▶ What to do
Only the lines below starting at the one containing "Left hand at" and ending at the one containing "index mcp: (708, 378)" belong in the answer, each copied exactly.

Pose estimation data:
┄┄┄┄┄┄┄┄┄┄┄┄┄┄┄┄┄┄┄┄
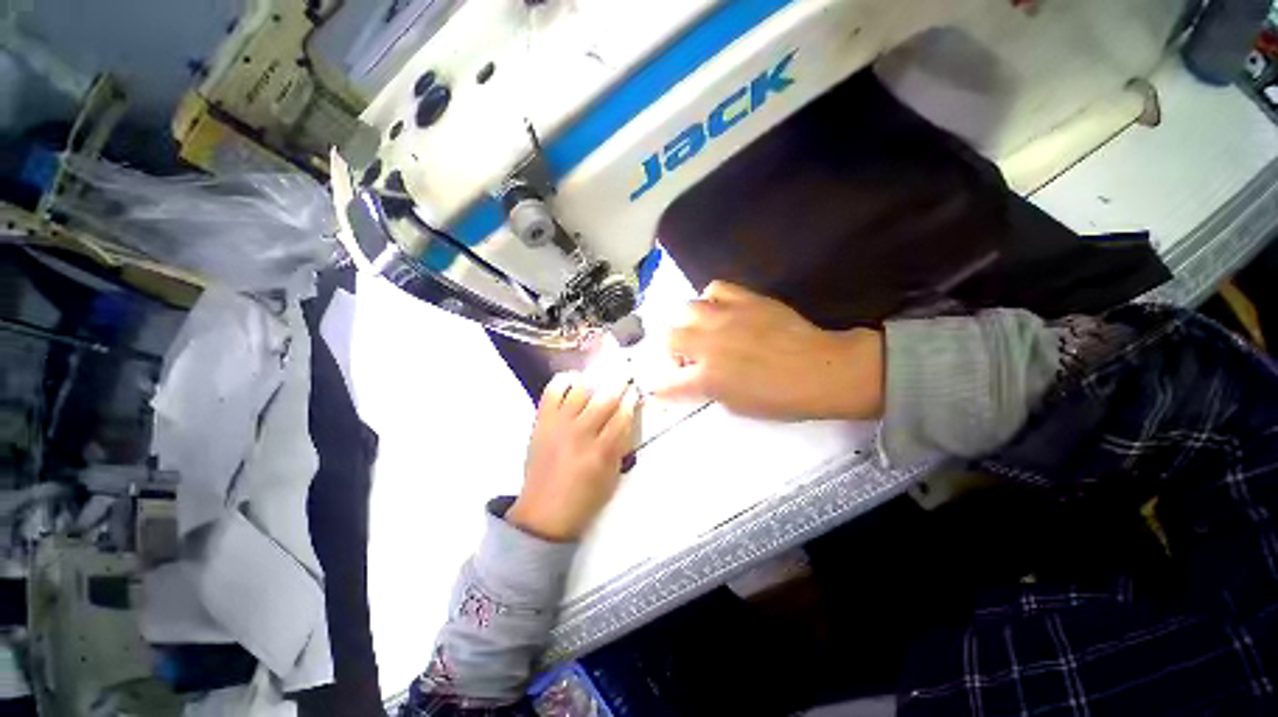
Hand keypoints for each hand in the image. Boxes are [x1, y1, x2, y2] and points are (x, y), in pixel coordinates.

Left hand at [508, 373, 639, 541]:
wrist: (543, 513)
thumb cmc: (583, 498)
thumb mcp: (612, 475)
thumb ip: (621, 444)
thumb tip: (627, 414)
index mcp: (601, 452)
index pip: (622, 415)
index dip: (631, 399)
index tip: (635, 391)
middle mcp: (580, 434)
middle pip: (605, 398)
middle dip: (618, 384)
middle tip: (623, 378)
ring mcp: (559, 425)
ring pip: (581, 389)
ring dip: (595, 380)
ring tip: (599, 380)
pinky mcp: (542, 421)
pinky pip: (553, 390)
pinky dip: (565, 380)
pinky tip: (574, 382)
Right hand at [654, 281, 884, 420]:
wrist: (822, 370)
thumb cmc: (782, 398)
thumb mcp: (738, 407)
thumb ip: (710, 391)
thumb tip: (698, 379)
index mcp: (708, 378)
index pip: (668, 384)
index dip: (661, 389)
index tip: (660, 390)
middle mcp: (709, 344)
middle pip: (669, 337)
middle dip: (672, 350)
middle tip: (688, 357)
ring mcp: (725, 317)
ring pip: (685, 308)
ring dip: (688, 323)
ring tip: (701, 330)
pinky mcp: (745, 299)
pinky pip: (715, 288)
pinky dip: (711, 299)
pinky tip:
┄┄┄┄┄┄┄┄┄┄┄┄┄┄┄┄┄┄┄┄
▶ Task solution
Left hand at [508, 373, 639, 541]:
wrist: (543, 513)
thumb cmc: (583, 498)
thumb mcp: (612, 475)
thumb ip: (621, 444)
thumb tip: (627, 414)
index mcp: (601, 452)
index pip: (622, 415)
index dip: (631, 399)
index tip: (635, 391)
middle mcp: (580, 434)
middle pip: (605, 398)
middle dip: (618, 384)
middle tip: (623, 378)
ring mcp: (559, 425)
ring pip: (581, 389)
ring dip: (595, 380)
ring tip: (599, 380)
pinky mcp: (542, 421)
pinky pip: (553, 390)
pinky dip: (565, 380)
pinky tip: (574, 382)
Right hand at [654, 281, 884, 420]:
wrist: (822, 370)
thumb cmc: (782, 398)
thumb mcp: (738, 407)
thumb ip: (710, 391)
thumb tip: (698, 379)
index mcp: (708, 378)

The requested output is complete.